Depending on the state in which they voted, Americans also had to approve or reject certain referendums proposed by local popular initiative. Five in particular dealt with climate change issues:

  1. to everyone’s surprise, Washington state, one of the most progressive in the country, rejected a carbon tax on the major emitters (which was already rejected two years ago in a different form);
  2. Colorado refused to impose tougher rules on hydraulic fracturing close to homes and schools;
  3. Arizona rejected the proposal to set a 50% renewable energy target for electricity production by 2030;
  4. Nevada, on the other hand, adopted a similar measure setting a 50% renewable target by 2030;
  5. Florida approved the offshore drilling ban in its territorial waters.

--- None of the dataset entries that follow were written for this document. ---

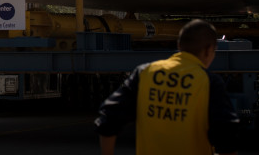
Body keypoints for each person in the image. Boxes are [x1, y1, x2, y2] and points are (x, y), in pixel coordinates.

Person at [95, 19, 240, 155]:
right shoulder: (209, 82)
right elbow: (227, 136)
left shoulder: (144, 73)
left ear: (179, 46)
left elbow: (109, 117)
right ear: (209, 50)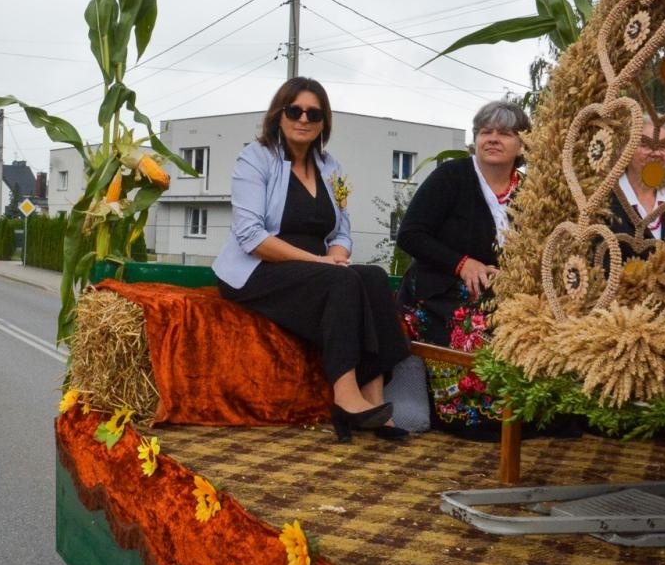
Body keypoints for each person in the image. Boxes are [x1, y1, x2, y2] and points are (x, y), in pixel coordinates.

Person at [212, 77, 411, 443]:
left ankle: (375, 401)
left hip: (312, 269)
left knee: (374, 277)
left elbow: (341, 232)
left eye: (313, 113)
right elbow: (251, 237)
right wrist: (319, 263)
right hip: (258, 269)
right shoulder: (255, 159)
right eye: (295, 110)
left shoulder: (329, 167)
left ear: (323, 122)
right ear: (279, 114)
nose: (303, 119)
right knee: (342, 280)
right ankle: (345, 395)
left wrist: (335, 255)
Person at [396, 99, 529, 436]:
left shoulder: (529, 192)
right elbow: (410, 234)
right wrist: (462, 264)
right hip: (439, 289)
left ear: (522, 144)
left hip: (504, 292)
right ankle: (472, 417)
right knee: (475, 327)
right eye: (486, 132)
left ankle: (532, 414)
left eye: (505, 133)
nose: (493, 139)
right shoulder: (451, 177)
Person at [608, 117, 665, 257]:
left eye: (663, 146)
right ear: (626, 149)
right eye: (645, 145)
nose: (655, 153)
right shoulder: (606, 202)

Such a defeat in these three states was difficult to anticipate because the first opinion polls seemed highly favourable. It is largely explained by two combined factors: first, a US electoral system that imposes no limits on campaign spending; and, second, the power of the fossil fuel industries and especially of oil companies, which led an aggressive opposition campaign.

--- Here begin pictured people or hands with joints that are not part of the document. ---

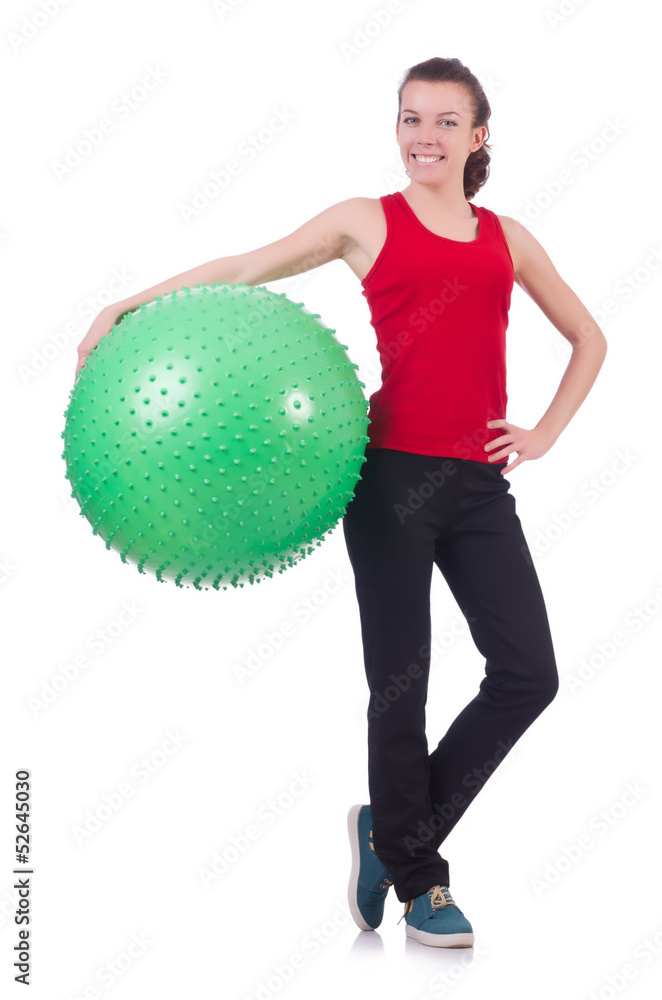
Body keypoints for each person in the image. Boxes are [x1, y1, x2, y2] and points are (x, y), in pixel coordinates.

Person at [76, 57, 608, 950]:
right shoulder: (366, 222)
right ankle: (422, 883)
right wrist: (129, 304)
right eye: (410, 119)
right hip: (390, 480)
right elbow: (247, 265)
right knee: (401, 689)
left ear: (479, 138)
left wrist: (545, 431)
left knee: (529, 674)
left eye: (445, 122)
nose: (424, 137)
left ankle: (389, 834)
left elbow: (589, 334)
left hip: (478, 486)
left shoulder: (506, 237)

Since the US Supreme Court decision Citizens United vs. FEC of 2010, which removed any campaign spending limits for companies, unions and associations, in accordance with free speech extended to legal persons, the influence of these entities in elections has increased. Through campaign funding vehicles known as Super PACs, companies and associations can spend without any limits or monitoring to support “political causes”, for example through advertisements or robocalls to fight the carbon tax, whereas climate activists are unable to mobilise similar amounts for their own causes. Indeed, the oil industry spent nearly 100 million dollars, including more than 30 million in Washington state and the same amount in Colorado, making these campaigns the most expensive in their history, with spending sometimes reaching more than 40 times the amount invested by the advocates of these referendums. These elections thus highlighted the doublespeak of the major energy providers, which, on the one hand, claim to be calling for the public authorities to establish a carbon fee in order to improve their carbon footprint and to convert their business model, and, on the other, spend vast amounts to block any kind of price signal or renewable energy quota that could have a negative impact on their financial results.

The lesson to be drawn from these local elections is that the climate community in many US states needs to prepare to fight the oil sector with the same weapons if it hopes to move the energy transition forward in the United States. Once again, the expression “green always wins” is unfortunately confirmed, but this time in favour of the greenback.

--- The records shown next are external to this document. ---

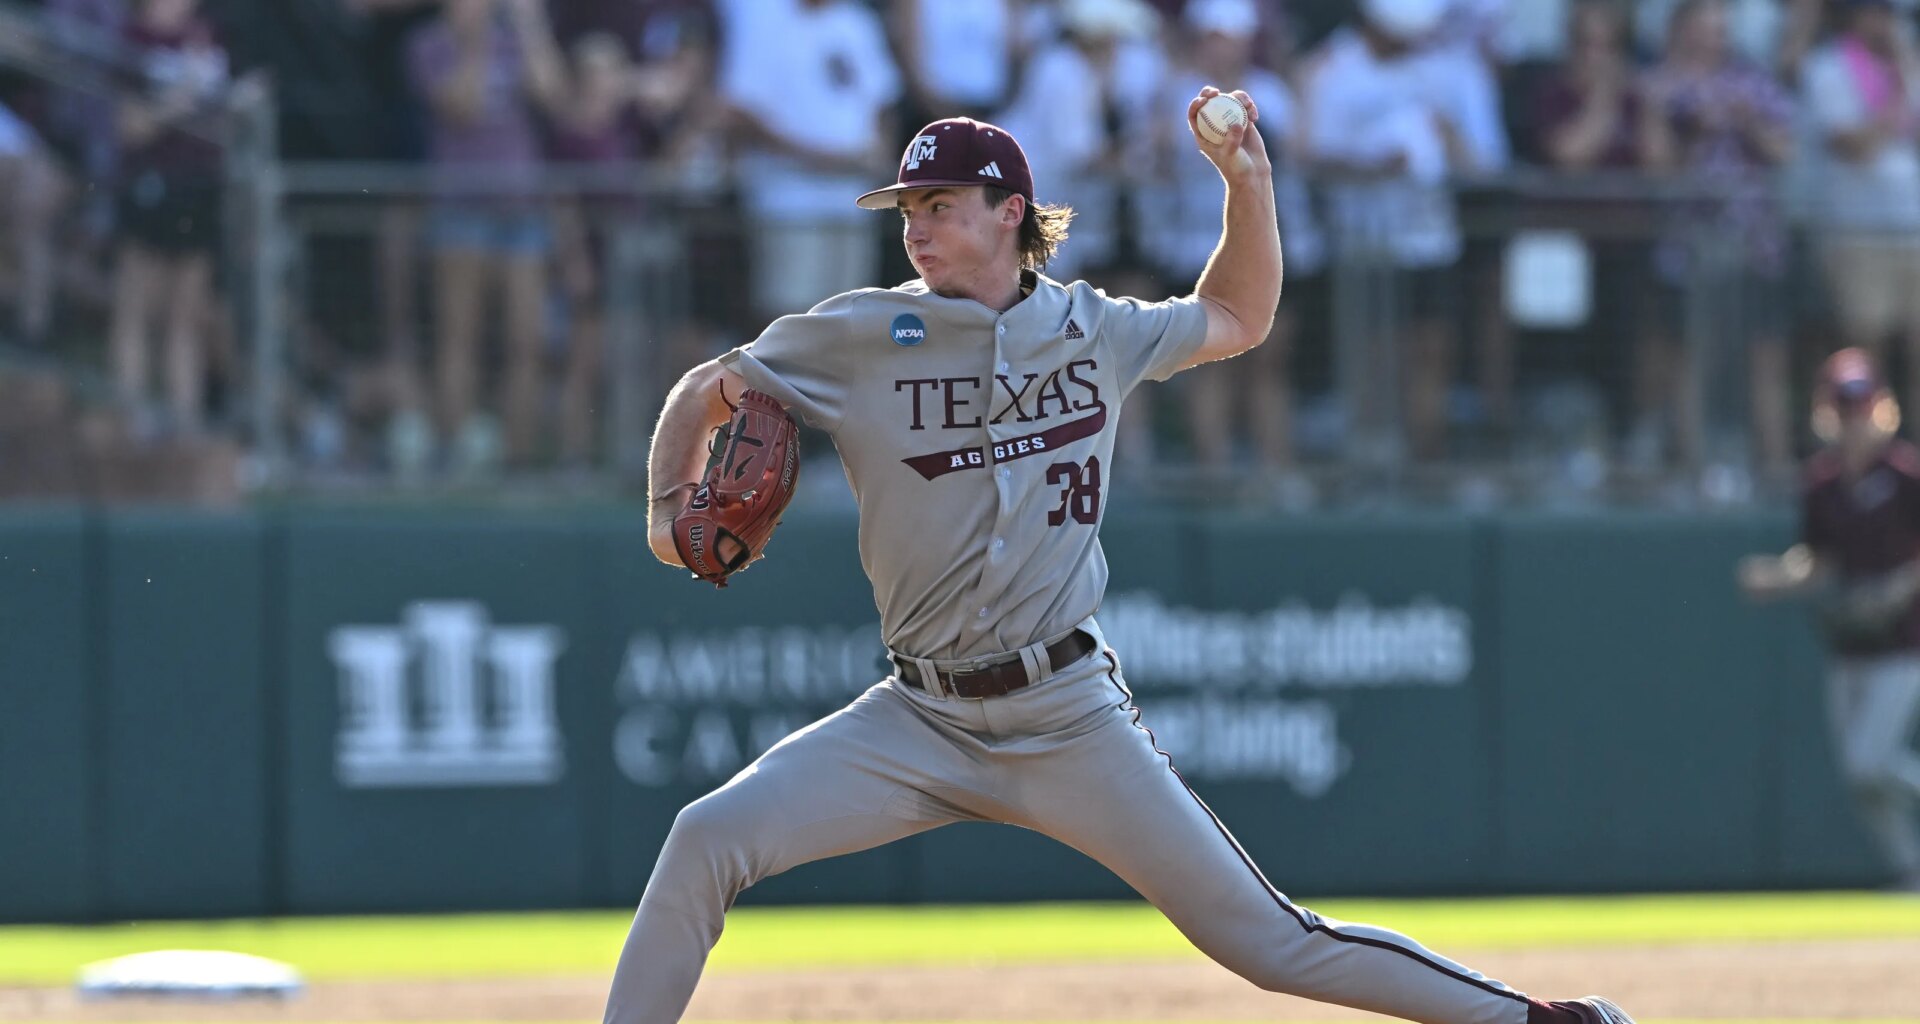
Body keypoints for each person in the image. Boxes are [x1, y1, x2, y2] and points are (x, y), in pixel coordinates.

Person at [607, 91, 1635, 1024]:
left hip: (1066, 714)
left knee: (1273, 943)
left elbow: (1238, 315)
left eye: (940, 205)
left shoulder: (1093, 328)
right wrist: (666, 506)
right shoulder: (861, 334)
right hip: (917, 717)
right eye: (907, 211)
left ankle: (1546, 1023)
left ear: (1012, 211)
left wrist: (1249, 181)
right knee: (707, 837)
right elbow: (711, 385)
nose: (916, 227)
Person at [1738, 348, 1920, 893]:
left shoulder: (1905, 474)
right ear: (1827, 410)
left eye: (1861, 404)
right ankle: (1910, 870)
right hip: (1849, 645)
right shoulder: (1821, 482)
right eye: (1843, 405)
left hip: (1904, 642)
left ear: (1880, 406)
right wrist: (1777, 578)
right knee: (1859, 778)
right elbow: (1819, 561)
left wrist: (1899, 587)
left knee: (1870, 764)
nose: (1853, 417)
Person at [1300, 0, 1506, 462]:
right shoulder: (1333, 70)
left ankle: (1424, 457)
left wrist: (1451, 141)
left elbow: (1482, 161)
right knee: (1374, 352)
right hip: (1366, 244)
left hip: (1430, 240)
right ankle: (1372, 453)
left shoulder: (1442, 71)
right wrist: (1373, 168)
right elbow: (1312, 156)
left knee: (1431, 349)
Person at [407, 0, 567, 475]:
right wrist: (475, 44)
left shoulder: (516, 38)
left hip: (523, 210)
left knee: (527, 339)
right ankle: (457, 454)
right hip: (460, 211)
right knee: (461, 337)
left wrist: (531, 25)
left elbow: (554, 97)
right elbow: (463, 104)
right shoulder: (427, 45)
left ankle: (517, 460)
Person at [1638, 0, 1796, 478]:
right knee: (1689, 358)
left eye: (1720, 28)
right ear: (1681, 29)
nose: (1713, 37)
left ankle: (1774, 467)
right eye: (1704, 27)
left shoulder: (1751, 80)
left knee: (1764, 357)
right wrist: (1688, 130)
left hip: (1755, 244)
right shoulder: (1658, 86)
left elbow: (1786, 151)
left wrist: (1747, 121)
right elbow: (1654, 168)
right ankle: (1695, 467)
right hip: (1686, 247)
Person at [108, 0, 229, 438]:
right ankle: (132, 420)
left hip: (199, 186)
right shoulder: (132, 38)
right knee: (137, 307)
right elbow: (130, 126)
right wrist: (181, 97)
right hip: (151, 182)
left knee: (186, 314)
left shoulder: (208, 33)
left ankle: (185, 424)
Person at [1801, 0, 1920, 423]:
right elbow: (1854, 146)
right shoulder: (1828, 68)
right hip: (1856, 234)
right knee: (1867, 353)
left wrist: (1906, 72)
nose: (1888, 23)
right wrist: (1897, 100)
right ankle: (1866, 455)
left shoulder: (1909, 64)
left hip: (1912, 231)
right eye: (1879, 11)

With a Democrat majority known to be in favour of climate action in the House of Representatives, but a Republican majority still holding the Senate, the next few years will determine whether the climate cause has simply been on hold in the United States, and whether it can be given new momentum with the next occupant of the White House.

 

[1] “Last night I had a conversation with President Trump about how we could work together, one of the issues that came up was ... building infrastructure for America, and I hope that we can achieve that”.

[2] https://en.wikipedia.org/wiki/United_States_House_Select_Committee_on_Energy_Independence_and_Global_Warming

[3] From west to east: Nevada, New Mexico, Kansas, Wisconsin, Illinois, Michigan, Maine.